THE TASK> Repeat the lines of the data exactly and exclude any picture among them.

PROVIDED DATA>
---

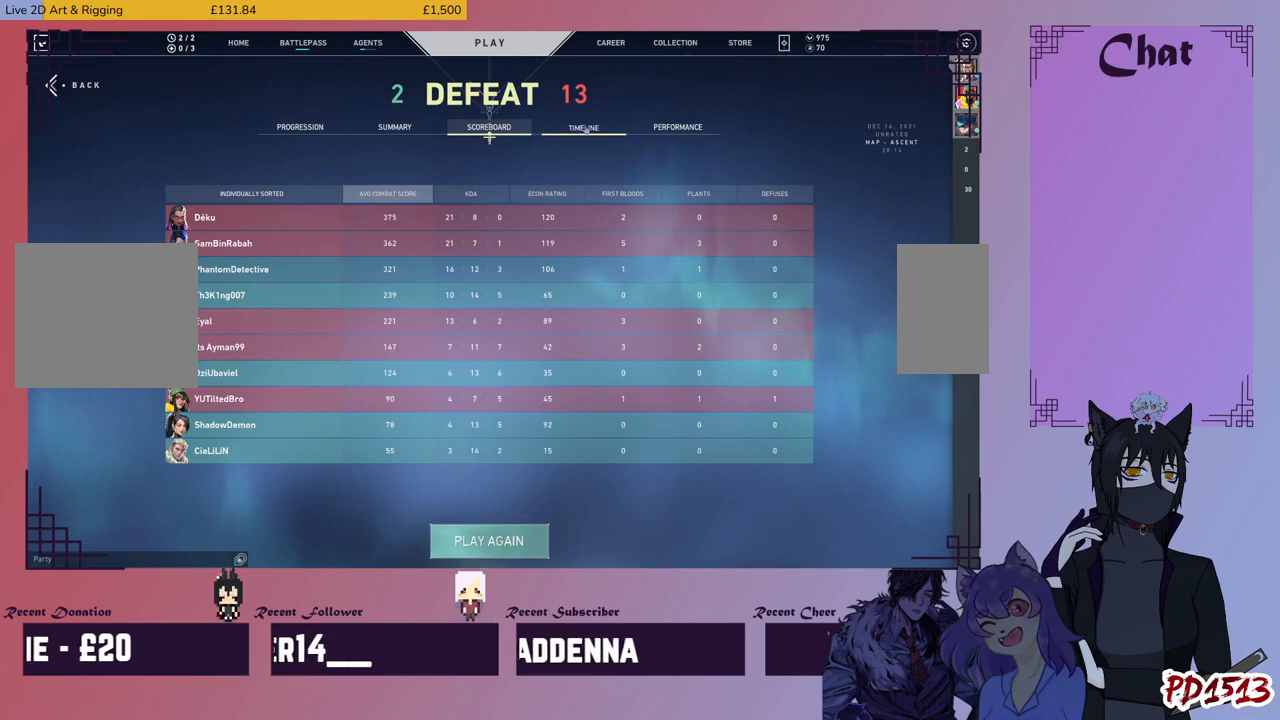
{"keys": [], "mouse": [], "events": []}
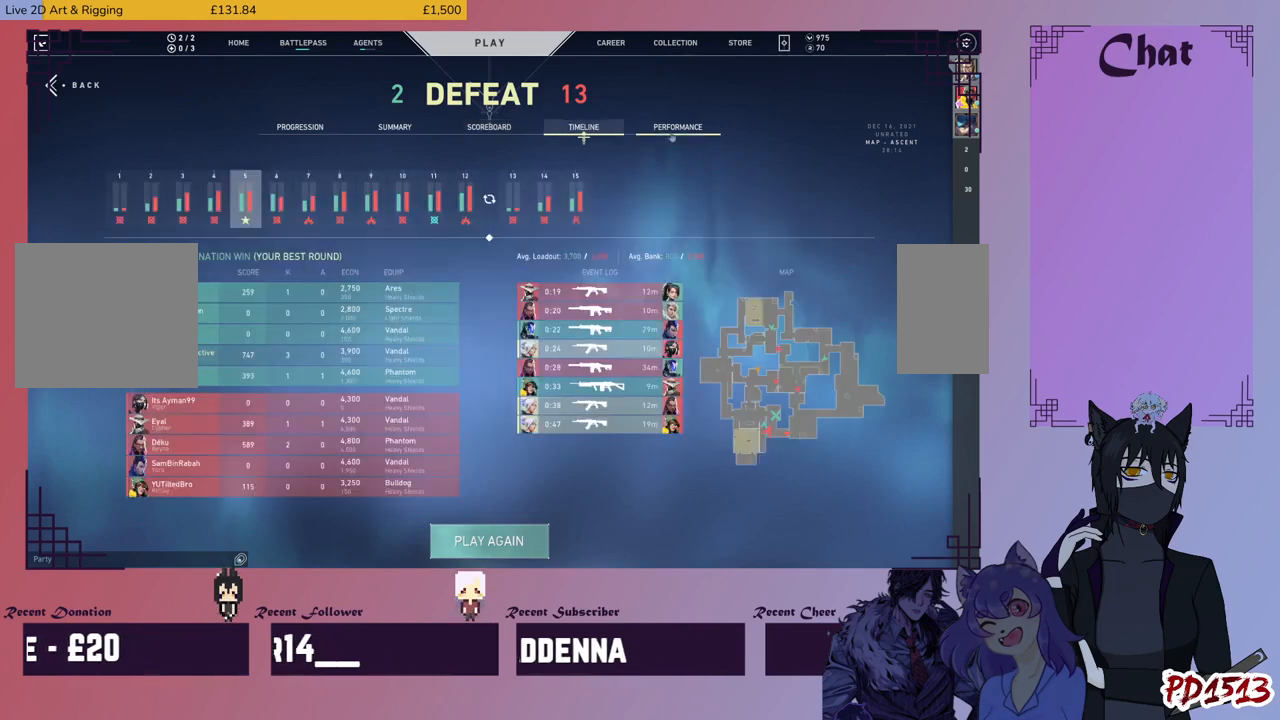
{"keys": [], "mouse": [], "events": []}
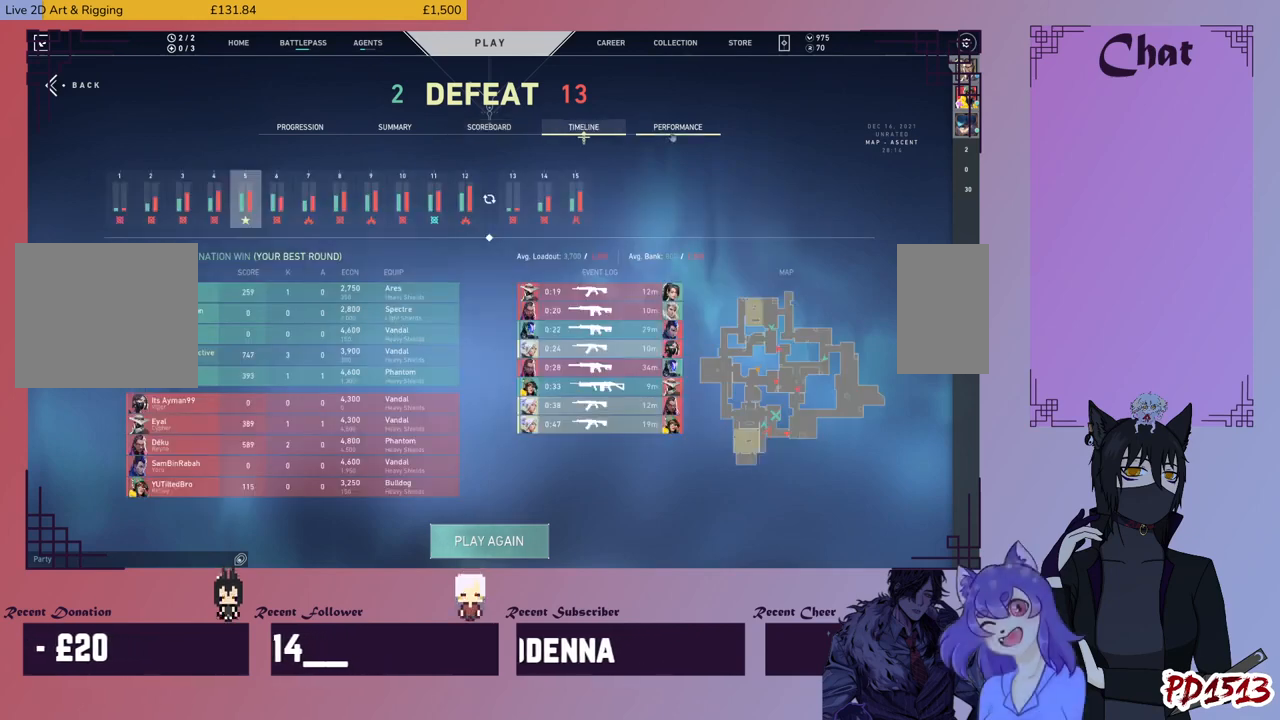
{"keys": [], "mouse": [], "events": []}
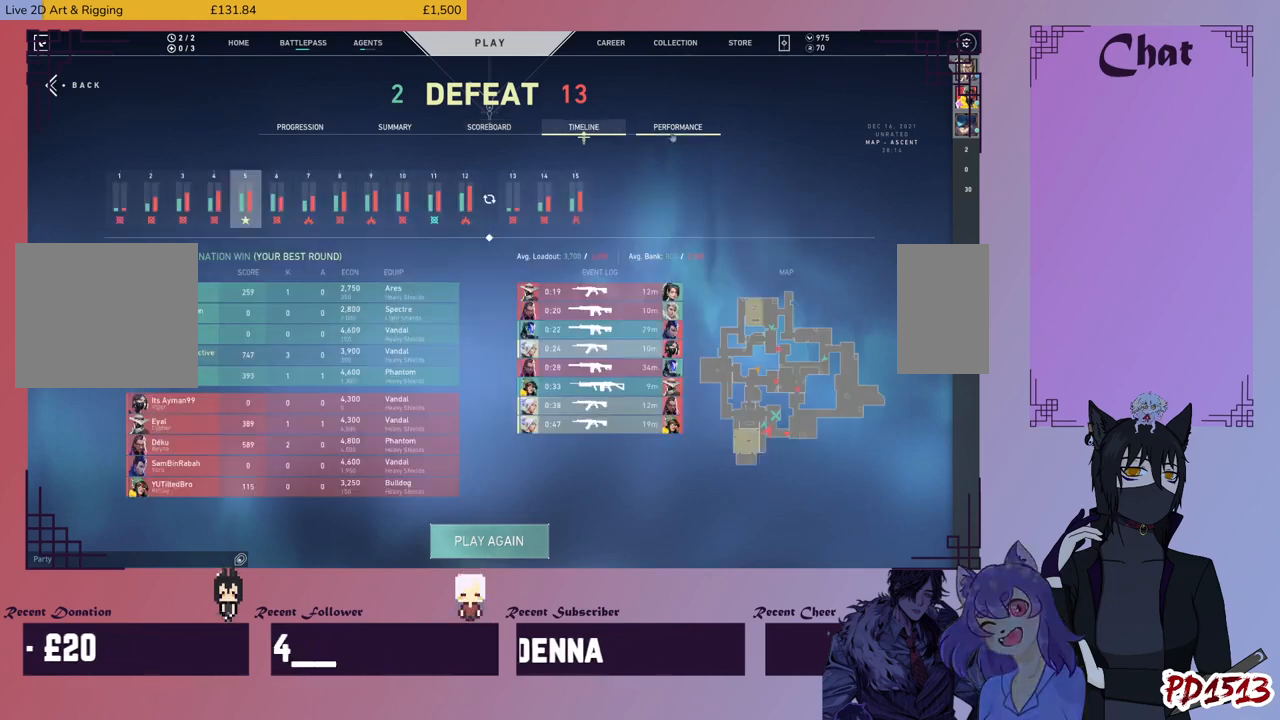
{"keys": [], "mouse": [], "events": [[66, "mouse_left", "down"], [166, "mouse_left", "up"]]}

---

YOUR SOLUTION>
{"keys": [], "mouse": [], "events": []}
{"keys": [], "mouse": [], "events": []}
{"keys": [], "mouse": [], "events": []}
{"keys": [], "mouse": [], "events": [[66, "mouse_left", "down"], [166, "mouse_left", "up"]]}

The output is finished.